▶ Work request
Reproduce, word for word, the text in every row below, leaving out the pictures.
** Record excerpts follows **
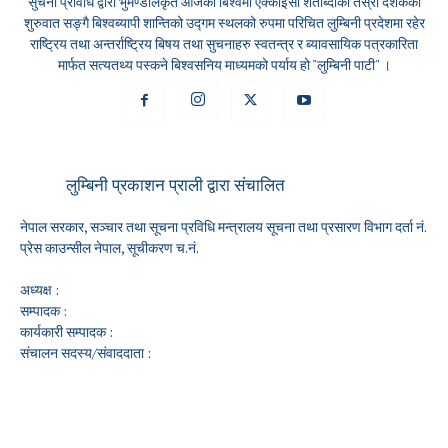
सुचना प्रविधि द्वारा भुमण्डलिकृत आजको बिश्वमा एक्काइसौं शताब्दीको तेस्रो दशकको
शुरुवात सङ्गै बिश्वब्यापी शान्तिको उद्गम स्थलको रुपमा परिचित लुम्बिनी प्रदेशमा रहेर
राष्ट्रिय तथा अन्तर्राष्ट्रिय बिषय तथा सुचनाहरु स्वतन्त्र र ब्यावसायिक पत्रकारिता
मार्फत सत्यतथ्य पस्कने बिश्वसनिय माध्यमको पर्याय हो "लुम्बिनी पाटी" ।
लुम्बिनी प्रकाशन प्राली द्वारा संचालित
नेपाल सरकार, सञ्चार तथा सूचना प्रविधि मन्त्रालय सूचना तथा प्रसारण विभाग दर्ता नं.
प्रेस काउन्सील नेपाल, सूचीकरण च.नं.
अध्यक्ष :
सम्पादक :
कार्यकारी सम्पादक :
संचालन सदस्य/संवाददाता :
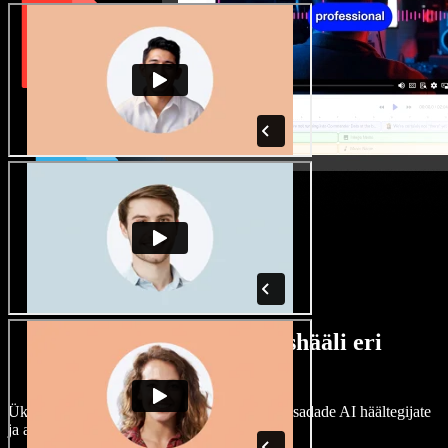
Lai valik mees- ja naishääli eri
aktsentidega
Ükski projekt ei pea kõlama ühtemoodi. Vali sadade AI häältegijate
ja aktsentide hulgast ning kohanda neid.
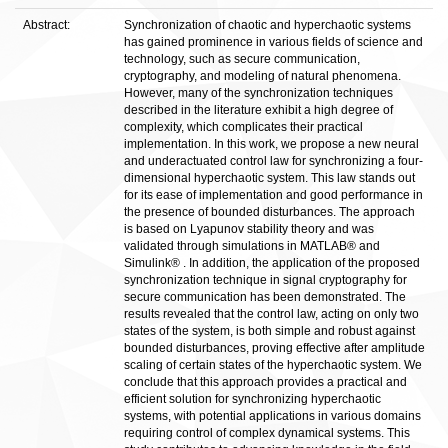
Abstract:
Synchronization of chaotic and hyperchaotic systems
has gained prominence in various fields of science and
technology, such as secure communication,
cryptography, and modeling of natural phenomena.
However, many of the synchronization techniques
described in the literature exhibit a high degree of
complexity, which complicates their practical
implementation. In this work, we propose a new neural
and underactuated control law for synchronizing a four-
dimensional hyperchaotic system. This law stands out
for its ease of implementation and good performance in
the presence of bounded disturbances. The approach
is based on Lyapunov stability theory and was
validated through simulations in MATLAB® and
Simulink® . In addition, the application of the proposed
synchronization technique in signal cryptography for
secure communication has been demonstrated. The
results revealed that the control law, acting on only two
states of the system, is both simple and robust against
bounded disturbances, proving effective after amplitude
scaling of certain states of the hyperchaotic system. We
conclude that this approach provides a practical and
efficient solution for synchronizing hyperchaotic
systems, with potential applications in various domains
requiring control of complex dynamical systems. This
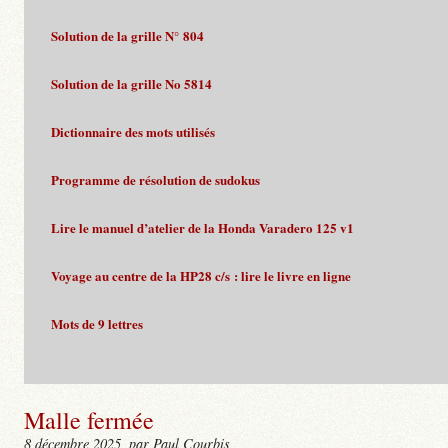
Solution de la grille N° 804
Solution de la grille No 5814
Dictionnaire des mots utilisés
Programme de résolution de sudokus
Lire le manuel d’atelier de la Honda Varadero 125 v1
Voyage au centre de la HP28 c/s : lire le livre en ligne
Mots de 9 lettres
Malle fermée
8 décembre 2025
, par Paul Courbis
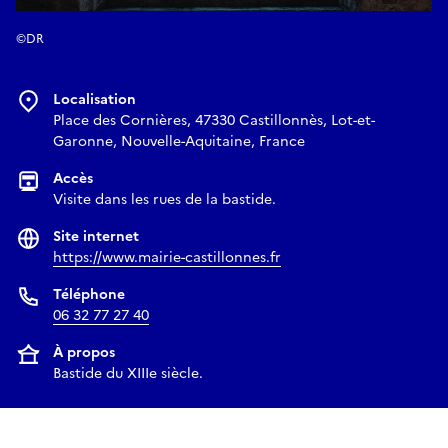
©DR
Localisation
Place des Cornières, 47330 Castillonnès, Lot-et-
Garonne, Nouvelle-Aquitaine, France
Accès
Visite dans les rues de la bastide.
Site internet
https://www.mairie-castillonnes.fr
Téléphone
06 32 77 27 40
À propos
Bastide du XIIIe siècle.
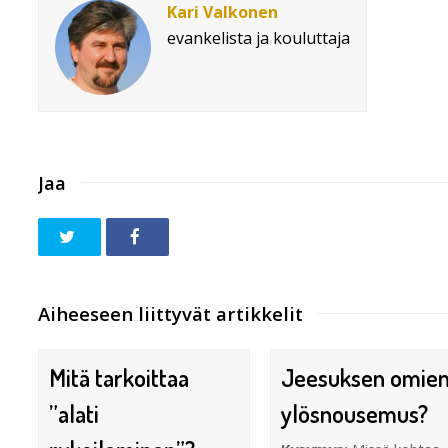
Kari Valkonen
evankelista ja kouluttaja
Jaa
Aiheeseen liittyvät artikkelit
Mitä tarkoittaa
Jeesuksen omie
”alati
ylösnousemus?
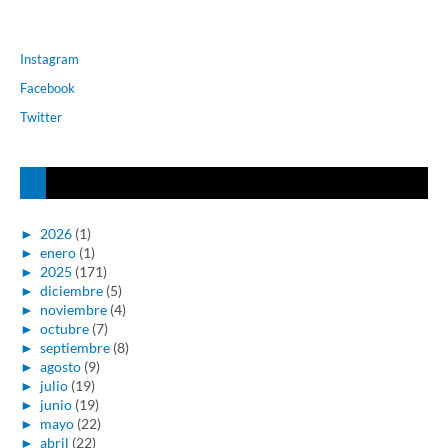
Instagram
Facebook
Twitter
►
2026
(1)
►
enero
(1)
►
2025
(171)
►
diciembre
(5)
►
noviembre
(4)
►
octubre
(7)
►
septiembre
(8)
►
agosto
(9)
►
julio
(19)
►
junio
(19)
►
mayo
(22)
►
abril
(22)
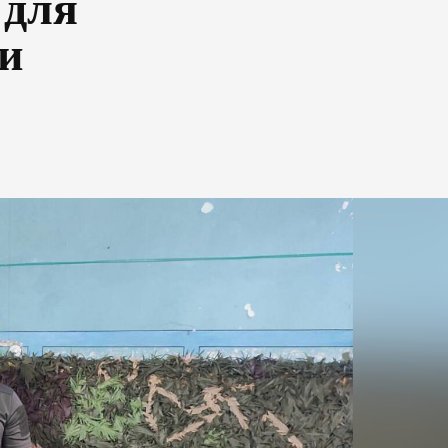
 для
ни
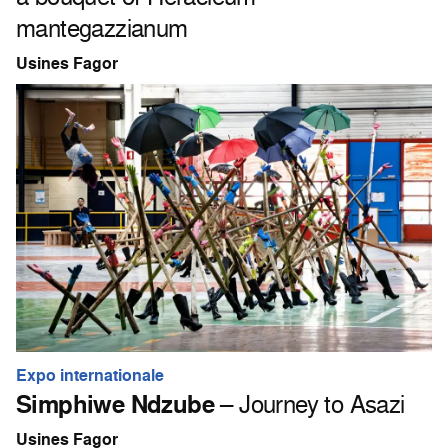
mantegazzianum
Usines Fagor
Expo internationale
Simphiwe Ndzube
– Journey to Asazi
Usines Fagor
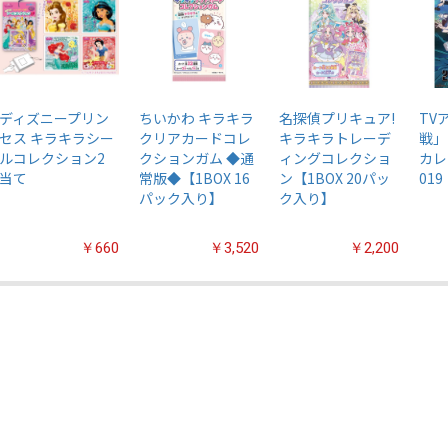
ディズニープリン
ちいかわ キラキラ
名探偵プリキュア!
TV
セス キラキラシー
クリアカードコレ
キラキラトレーデ
戦」
ルコレクション2
クションガム ◆通
ィングコレクショ
カレ
当て
常版◆【1BOX 16
ン【1BOX 20パッ
019
パック入り】
ク入り】
￥660
￥3,520
￥2,200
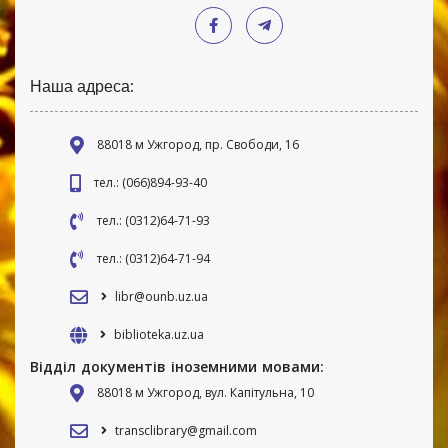
Наша адреса:
88018 м Ужгород, пр. Свободи, 16
тел.: (066)894-93-40
тел.: (0312)64-71-93
тел.: (0312)64-71-94
libr@ounb.uz.ua
biblioteka.uz.ua
Відділ документів іноземними мовами:
88018 м Ужгород, вул. Капітульна, 10
transclibrary@gmail.com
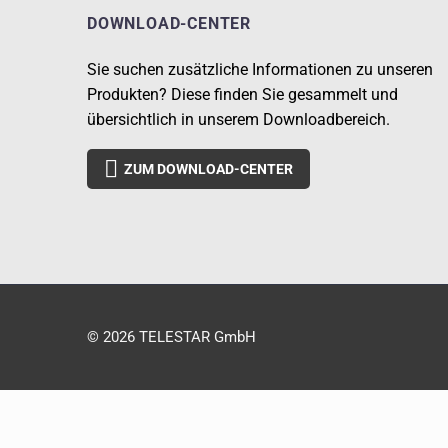
DOWNLOAD-CENTER
Sie suchen zusätzliche Informationen zu unseren
Produkten? Diese finden Sie gesammelt und
übersichtlich in unserem Downloadbereich.

ZUM DOWNLOAD-CENTER
© 2026 TELESTAR GmbH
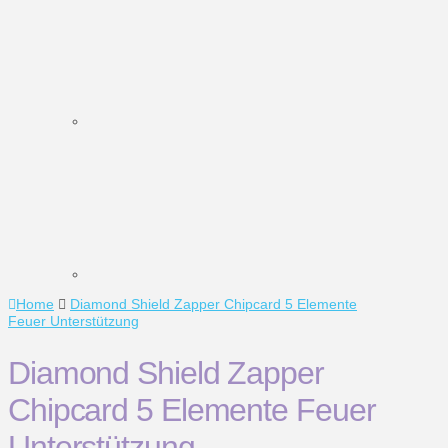
Home
Diamond Shield Zapper Chipcard 5 Elemente
Feuer Unterstützung
Diamond Shield Zapper
Chipcard 5 Elemente Feuer
Unterstützung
** End of Record excerpts **
▶ Result for this task
सुचना प्रविधि द्वारा भुमण्डलिकृत आजको बिश्वमा एक्काइसौं शताब्दीको तेस्रो दशकको
शुरुवात सङ्गै बिश्वब्यापी शान्तिको उद्गम स्थलको रुपमा परिचित लुम्बिनी प्रदेशमा रहेर
राष्ट्रिय तथा अन्तर्राष्ट्रिय बिषय तथा सुचनाहरु स्वतन्त्र र ब्यावसायिक पत्रकारिता
मार्फत सत्यतथ्य पस्कने बिश्वसनिय माध्यमको पर्याय हो "लुम्बिनी पाटी" ।
लुम्बिनी प्रकाशन प्राली द्वारा संचालित
नेपाल सरकार, सञ्चार तथा सूचना प्रविधि मन्त्रालय सूचना तथा प्रसारण विभाग दर्ता नं.
प्रेस काउन्सील नेपाल, सूचीकरण च.नं.
अध्यक्ष :
सम्पादक :
कार्यकारी सम्पादक :
संचालन सदस्य/संवाददाता :
Lai valik mees- ja naishääli eri
aktsentidega
Ükski projekt ei pea kõlama ühtemoodi. Vali sadade AI häältegijate
ja aktsentide hulgast ning kohanda neid.
Abstract:
Synchronization of chaotic and hyperchaotic systems
has gained prominence in various fields of science and
technology, such as secure communication,
cryptography, and modeling of natural phenomena.
However, many of the synchronization techniques
described in the literature exhibit a high degree of
complexity, which complicates their practical
implementation. In this work, we propose a new neural
and underactuated control law for synchronizing a four-
dimensional hyperchaotic system. This law stands out
for its ease of implementation and good performance in
the presence of bounded disturbances. The approach
is based on Lyapunov stability theory and was
validated through simulations in MATLAB® and
Simulink® . In addition, the application of the proposed
synchronization technique in signal cryptography for
secure communication has been demonstrated. The
results revealed that the control law, acting on only two
states of the system, is both simple and robust against
bounded disturbances, proving effective after amplitude
scaling of certain states of the hyperchaotic system. We
conclude that this approach provides a practical and
efficient solution for synchronizing hyperchaotic
systems, with potential applications in various domains
requiring control of complex dynamical systems. This
Solution de la grille N° 804
Solution de la grille No 5814
Dictionnaire des mots utilisés
Programme de résolution de sudokus
Lire le manuel d’atelier de la Honda Varadero 125 v1
Voyage au centre de la HP28 c/s : lire le livre en ligne
Mots de 9 lettres
Malle fermée
8 décembre 2025
, par Paul Courbis
©DR
Localisation
Place des Cornières, 47330 Castillonnès, Lot-et-
Garonne, Nouvelle-Aquitaine, France
Accès
Visite dans les rues de la bastide.
Site internet
https://www.mairie-castillonnes.fr
Téléphone
06 32 77 27 40
À propos
Bastide du XIIIe siècle.
Kari Valkonen
evankelista ja kouluttaja
Jaa
Aiheeseen liittyvät artikkelit
Mitä tarkoittaa
Jeesuksen omie
”alati
ylösnousemus?
Instagram
Facebook
Twitter
►
2026
(1)
►
enero
(1)
►
2025
(171)
►
diciembre
(5)
►
noviembre
(4)
►
octubre
(7)
►
septiembre
(8)
►
agosto
(9)
►
julio
(19)
►
junio
(19)
►
mayo
(22)
►
abril
(22)
 для
ни
mantegazzianum
Usines Fagor
Expo internationale
Simphiwe Ndzube
– Journey to Asazi
Usines Fagor
ディズニープリン
ちいかわ キラキラ
名探偵プリキュア!
TV
セス キラキラシー
クリアカードコレ
キラキラトレーデ
戦」
ルコレクション2
クションガム ◆通
ィングコレクショ
カレ
当て
常版◆【1BOX 16
ン【1BOX 20パッ
019
パック入り】
ク入り】
￥660
￥3,520
￥2,200
Наша адреса:
88018 м Ужгород, пр. Свободи, 16
тел.: (066)894-93-40
тел.: (0312)64-71-93
тел.: (0312)64-71-94
libr@ounb.uz.ua
biblioteka.uz.ua
Відділ документів іноземними мовами:
88018 м Ужгород, вул. Капітульна, 10
transclibrary@gmail.com
DOWNLOAD-CENTER
Sie suchen zusätzliche Informationen zu unseren
Produkten? Diese finden Sie gesammelt und
übersichtlich in unserem Downloadbereich.

ZUM DOWNLOAD-CENTER
© 2026 TELESTAR GmbH
Home
Diamond Shield Zapper Chipcard 5 Elemente
Feuer Unterstützung
Diamond Shield Zapper
Chipcard 5 Elemente Feuer
Unterstützung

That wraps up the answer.